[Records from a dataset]
--------------------------------
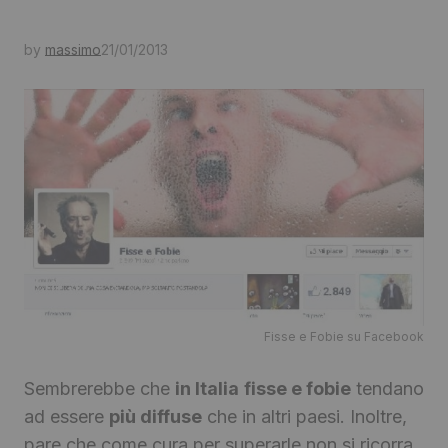
by
massimo
21/01/2013
Fisse e Fobie su Facebook
Sembrerebbe che
in Italia
fisse e fobie
tendano
ad essere
più diffuse
che in altri paesi. Inoltre,
pare che come cura per superarle non si ricorra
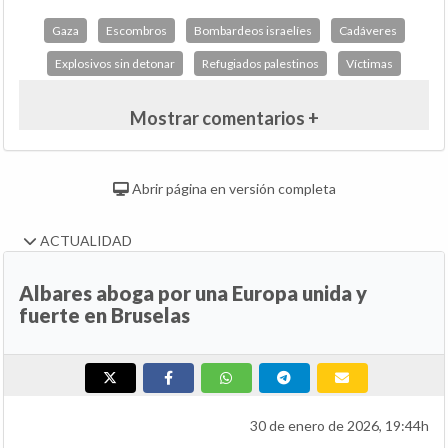
Gaza
Escombros
Bombardeos israelíes
Cadáveres
Explosivos sin detonar
Refugiados palestinos
Víctimas
Mostrar comentarios +
Abrir página en versión completa
ACTUALIDAD
Albares aboga por una Europa unida y
fuerte en Bruselas
30 de enero de 2026, 19:44h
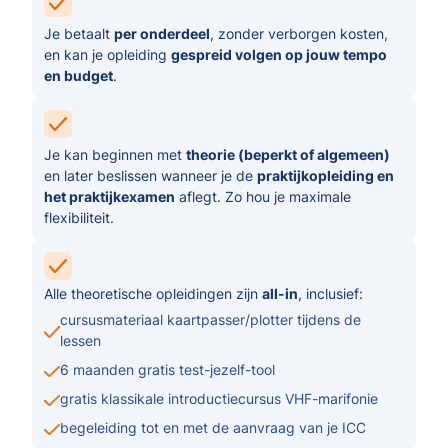
Je betaalt
per onderdeel
, zonder verborgen kosten,
en kan je opleiding
gespreid volgen op jouw tempo
en budget
.
Je kan beginnen met
theorie (beperkt of algemeen)
en later beslissen wanneer je de
praktijkopleiding en
het praktijkexamen
aflegt. Zo hou je maximale
flexibiliteit.
Alle theoretische opleidingen zijn
all-in
, inclusief:
cursusmateriaal kaartpasser/plotter tijdens de
lessen
6 maanden gratis test-jezelf-tool
gratis klassikale introductiecursus VHF-marifonie
begeleiding tot en met de aanvraag van je ICC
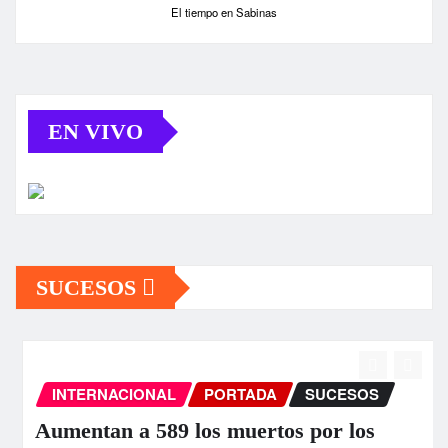
El tiempo en Sabinas
EN VIVO
SUCESOS
INTERNACIONAL
PORTADA
SUCESOS
Aumentan a 589 los muertos por los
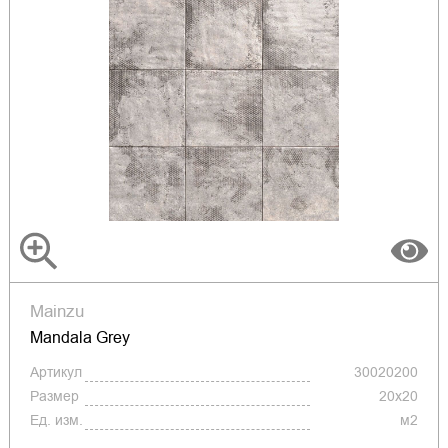
Mainzu
Mandala Grey
Артикул
30020200
Размер
20x20
Ед. изм.
м2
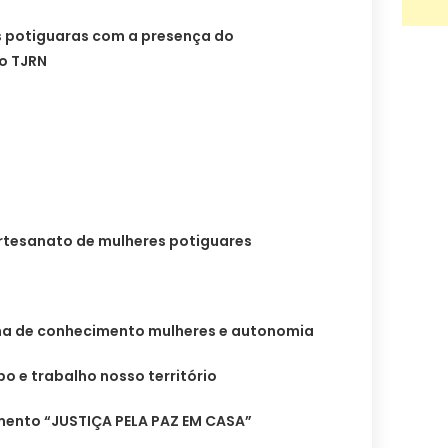
es potiguaras com a presença do
o TJRN
artesanato de mulheres potiguares
lha de conhecimento mulheres e autonomia
o e trabalho nosso território
mento “JUSTIÇA PELA PAZ EM CASA”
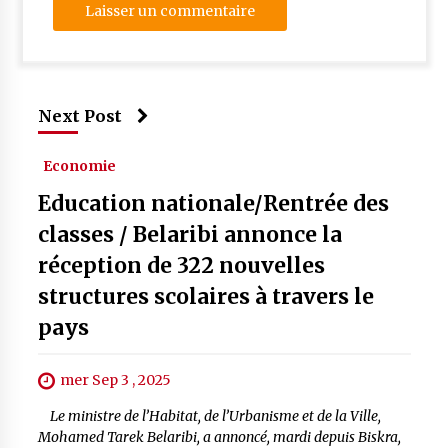
Next Post
Economie
Education nationale/Rentrée des
classes / Belaribi annonce la
réception de 322 nouvelles
structures scolaires à travers le
pays
mer Sep 3 , 2025
Le ministre de l’Habitat, de l’Urbanisme et de la Ville,
Mohamed Tarek Belaribi, a annoncé, mardi depuis Biskra,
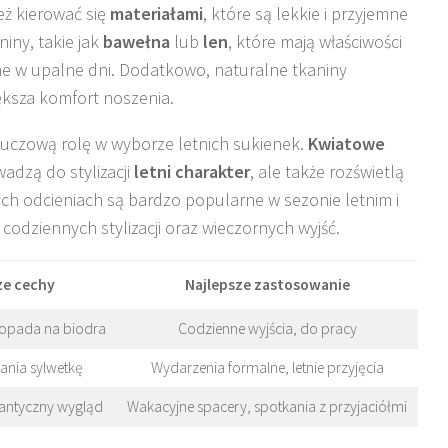
eż kierować się
materiałami
, które są lekkie i przyjemne
iny, takie jak
bawełna
lub
len
, które mają właściwości
tne w upalne dni. Dodatkowo, naturalne tkaniny
ększa komfort noszenia.
luczową rolę w wyborze letnich sukienek.
Kwiatowe
wadzą do stylizacji
letni charakter
, ale także rozświetlą
ych odcieniach są bardzo popularne w sezonie letnim i
dziennych stylizacji oraz wieczornych wyjść.
ze cechy
Najlepsze zastosowanie
o opada na biodra
Codzienne wyjścia, do pracy
ania sylwetkę
Wydarzenia formalne, letnie przyjęcia
omantyczny wygląd
Wakacyjne spacery, spotkania z przyjaciółmi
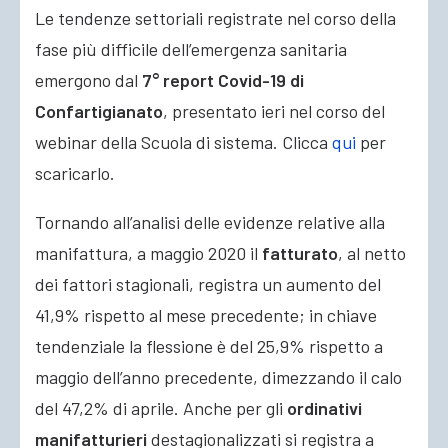
Le tendenze settoriali registrate nel corso della
fase più difficile dell’emergenza sanitaria
emergono dal
7° report Covid-19 di
Confartigianato
, presentato ieri nel corso del
webinar della Scuola di sistema. Clicca
qui
per
scaricarlo.
Tornando all’analisi delle evidenze relative alla
manifattura, a maggio 2020 il
fatturato
, al netto
dei fattori stagionali, registra un aumento del
41,9% rispetto al mese precedente; in chiave
tendenziale la flessione è del 25,9% rispetto a
maggio dell’anno precedente, dimezzando il calo
del 47,2% di aprile. Anche per gli
ordinativi
manifatturieri
destagionalizzati si registra a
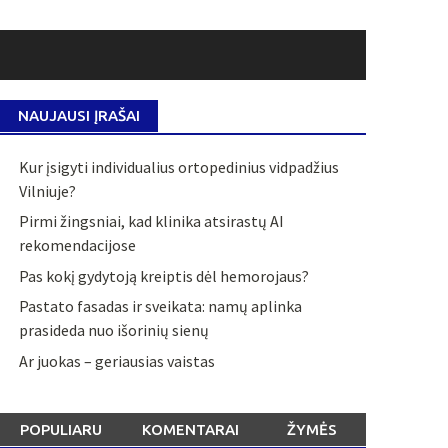
NAUJAUSI ĮRAŠAI
Kur įsigyti individualius ortopedinius vidpadžius
Vilniuje?
Pirmi žingsniai, kad klinika atsirastų AI
rekomendacijose
Pas kokį gydytoją kreiptis dėl hemorojaus?
Pastato fasadas ir sveikata: namų aplinka
prasideda nuo išorinių sienų
Ar juokas – geriausias vaistas
POPULIARU
KOMENTARAI
ŽYMĖS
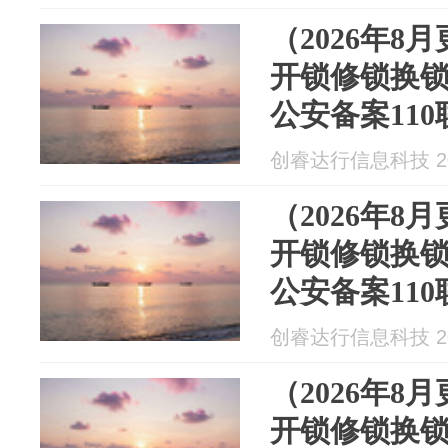
（2026年8
开锁修锁换
公安备案11
创睿达行信息科技 202
（2026年8
开锁修锁换
公安备案11
创睿达行信息科技 202
（2026年8
开锁修锁换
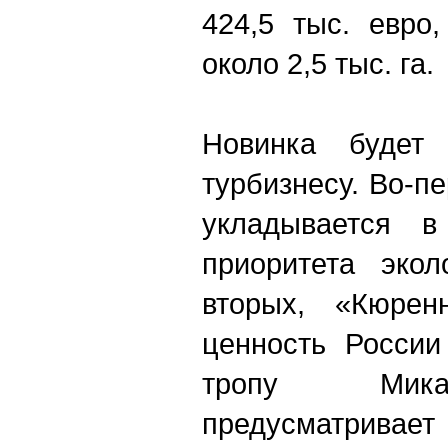
424,5 тыс. евро
около 2,5 тыс. га.
Новинка будет
турбизнесу. Во-п
укладывается 
приоритета экол
вторых, «Кюрен
ценность России
тропу Мика
предусматривает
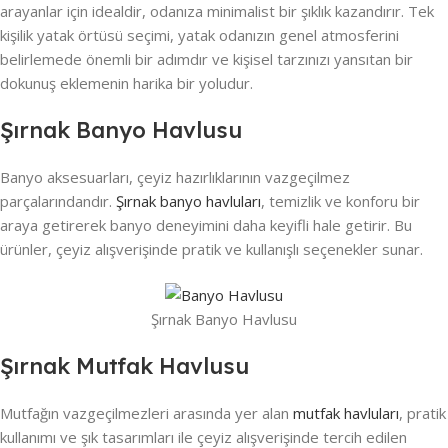
arayanlar için idealdir, odanıza minimalist bir şıklık kazandırır. Tek
kişilik yatak örtüsü seçimi, yatak odanızın genel atmosferini
belirlemede önemli bir adımdır ve kişisel tarzınızı yansıtan bir
dokunuş eklemenin harika bir yoludur.
Şırnak Banyo Havlusu
Banyo aksesuarları, çeyiz hazırlıklarının vazgeçilmez
parçalarındandır.
Şırnak banyo havluları
, temizlik ve konforu bir
araya getirerek banyo deneyimini daha keyifli hale getirir. Bu
ürünler, çeyiz alışverişinde pratik ve kullanışlı seçenekler sunar.
Şırnak Banyo Havlusu
Şırnak Mutfak Havlusu
Mutfağın vazgeçilmezleri arasında yer alan
mutfak havluları
, pratik
kullanımı ve şık tasarımları ile çeyiz alışverişinde tercih edilen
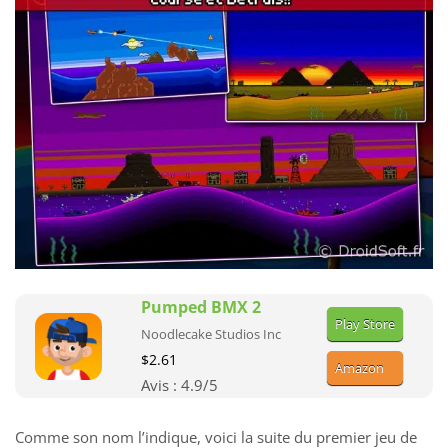
Pumped BMX 2
Play Store
Noodlecake Studios Inc
$2.61
Amazon
Avis :
4.9
/5
Comme son nom l’indique, voici la suite du premier jeu de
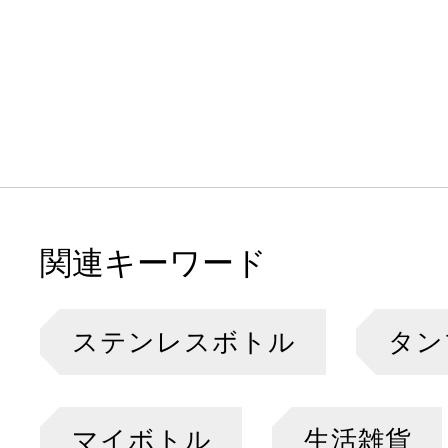
関連キーワード
ステンレスボトル
タン
マイボトル
生活雑貨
--------------------------------
### Your goal
Extract every line of text from the rows above without changing a single character, and leave the pictures out of your answer.

### Solution to the exercise
by
massimo
21/01/2013
Fisse e Fobie su Facebook
Sembrerebbe che
in Italia
fisse e fobie
tendano
ad essere
più diffuse
che in altri paesi. Inoltre,
pare che come cura per superarle non si ricorra
Gaza
Escombros
Bombardeos israelíes
Cadáveres
Explosivos sin detonar
Refugiados palestinos
Víctimas
Mostrar comentarios +
Abrir página en versión completa
ACTUALIDAD
Albares aboga por una Europa unida y
fuerte en Bruselas
30 de enero de 2026, 19:44h
Je betaalt
per onderdeel
, zonder verborgen kosten,
en kan je opleiding
gespreid volgen op jouw tempo
en budget
.
Je kan beginnen met
theorie (beperkt of algemeen)
en later beslissen wanneer je de
praktijkopleiding en
het praktijkexamen
aflegt. Zo hou je maximale
flexibiliteit.
Alle theoretische opleidingen zijn
all-in
, inclusief:
cursusmateriaal kaartpasser/plotter tijdens de
lessen
6 maanden gratis test-jezelf-tool
gratis klassikale introductiecursus VHF-marifonie
begeleiding tot en met de aanvraag van je ICC
El tiempo en Sabinas
EN VIVO
SUCESOS
INTERNACIONAL
PORTADA
SUCESOS
Aumentan a 589 los muertos por los
Mainzu
Mandala Grey
Артикул
30020200
Размер
20x20
Ед. изм.
м2
es potiguaras com a presença do
o TJRN
artesanato de mulheres potiguares
lha de conhecimento mulheres e autonomia
o e trabalho nosso território
mento “JUSTIÇA PELA PAZ EM CASA”
Next Post
Economie
Education nationale/Rentrée des
classes / Belaribi annonce la
réception de 322 nouvelles
structures scolaires à travers le
pays
mer Sep 3 , 2025
Le ministre de l’Habitat, de l’Urbanisme et de la Ville,
Mohamed Tarek Belaribi, a annoncé, mardi depuis Biskra,
eż kierować się
materiałami
, które są lekkie i przyjemne
iny, takie jak
bawełna
lub
len
, które mają właściwości
tne w upalne dni. Dodatkowo, naturalne tkaniny
ększa komfort noszenia.
luczową rolę w wyborze letnich sukienek.
Kwiatowe
wadzą do stylizacji
letni charakter
, ale także rozświetlą
ych odcieniach są bardzo popularne w sezonie letnim i
dziennych stylizacji oraz wieczornych wyjść.
ze cechy
Najlepsze zastosowanie
o opada na biodra
Codzienne wyjścia, do pracy
ania sylwetkę
Wydarzenia formalne, letnie przyjęcia
omantyczny wygląd
Wakacyjne spacery, spotkania z przyjaciółmi
Le tendenze settoriali registrate nel corso della
fase più difficile dell’emergenza sanitaria
emergono dal
7° report Covid-19 di
Confartigianato
, presentato ieri nel corso del
webinar della Scuola di sistema. Clicca
qui
per
scaricarlo.
Tornando all’analisi delle evidenze relative alla
manifattura, a maggio 2020 il
fatturato
, al netto
dei fattori stagionali, registra un aumento del
41,9% rispetto al mese precedente; in chiave
tendenziale la flessione è del 25,9% rispetto a
maggio dell’anno precedente, dimezzando il calo
del 47,2% di aprile. Anche per gli
ordinativi
manifatturieri
destagionalizzati si registra a
NAUJAUSI ĮRAŠAI
Kur įsigyti individualius ortopedinius vidpadžius
Vilniuje?
Pirmi žingsniai, kad klinika atsirastų AI
rekomendacijose
Pas kokį gydytoją kreiptis dėl hemorojaus?
Pastato fasadas ir sveikata: namų aplinka
prasideda nuo išorinių sienų
Ar juokas – geriausias vaistas
POPULIARU
KOMENTARAI
ŽYMĖS
（2026年8
开锁修锁换
公安备案11
创睿达行信息科技 202
（2026年8
开锁修锁换
公安备案11
创睿达行信息科技 202
（2026年8
开锁修锁换
424,5 тыс. евро
около 2,5 тыс. га.
Новинка будет
турбизнесу. Во-п
укладывается 
приоритета экол
вторых, «Кюрен
ценность России
тропу Мика
предусматривает
arayanlar için idealdir, odanıza minimalist bir şıklık kazandırır. Tek
kişilik yatak örtüsü seçimi, yatak odanızın genel atmosferini
belirlemede önemli bir adımdır ve kişisel tarzınızı yansıtan bir
dokunuş eklemenin harika bir yoludur.
Şırnak Banyo Havlusu
Banyo aksesuarları, çeyiz hazırlıklarının vazgeçilmez
parçalarındandır.
Şırnak banyo havluları
, temizlik ve konforu bir
araya getirerek banyo deneyimini daha keyifli hale getirir. Bu
ürünler, çeyiz alışverişinde pratik ve kullanışlı seçenekler sunar.
Şırnak Banyo Havlusu
Şırnak Mutfak Havlusu
Mutfağın vazgeçilmezleri arasında yer alan
mutfak havluları
, pratik
kullanımı ve şık tasarımları ile çeyiz alışverişinde tercih edilen
Pumped BMX 2
Play Store
Noodlecake Studios Inc
$2.61
Amazon
Avis :
4.9
/5
Comme son nom l’indique, voici la suite du premier jeu de
関連キーワード
ステンレスボトル
タン
マイボトル
生活雑貨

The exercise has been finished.